> _Your assignment_
Check each line of the entries below for the word "index" and state only how many lines have it.

[Stored data]
------
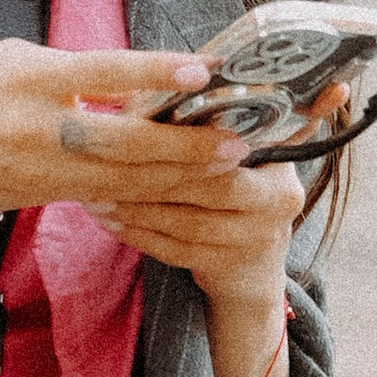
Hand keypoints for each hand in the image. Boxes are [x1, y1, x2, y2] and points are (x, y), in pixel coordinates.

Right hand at [0, 45, 235, 218]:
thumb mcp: (8, 58)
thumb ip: (68, 67)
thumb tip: (128, 75)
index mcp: (30, 80)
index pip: (102, 73)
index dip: (154, 72)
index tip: (201, 71)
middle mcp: (41, 129)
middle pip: (126, 142)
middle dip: (186, 145)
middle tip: (238, 142)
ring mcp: (44, 170)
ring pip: (125, 180)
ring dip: (181, 176)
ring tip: (227, 167)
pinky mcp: (46, 196)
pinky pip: (107, 197)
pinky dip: (147, 194)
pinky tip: (182, 189)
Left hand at [80, 160, 307, 376]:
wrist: (257, 273)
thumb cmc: (240, 204)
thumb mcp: (244, 168)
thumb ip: (214, 142)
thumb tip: (159, 101)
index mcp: (280, 175)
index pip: (223, 161)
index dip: (174, 153)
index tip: (126, 140)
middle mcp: (276, 208)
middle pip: (202, 190)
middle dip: (147, 179)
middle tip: (98, 167)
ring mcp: (256, 245)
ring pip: (185, 223)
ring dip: (136, 210)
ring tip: (96, 196)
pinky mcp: (229, 274)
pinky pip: (176, 251)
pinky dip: (140, 235)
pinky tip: (110, 222)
------
> _Solution_
8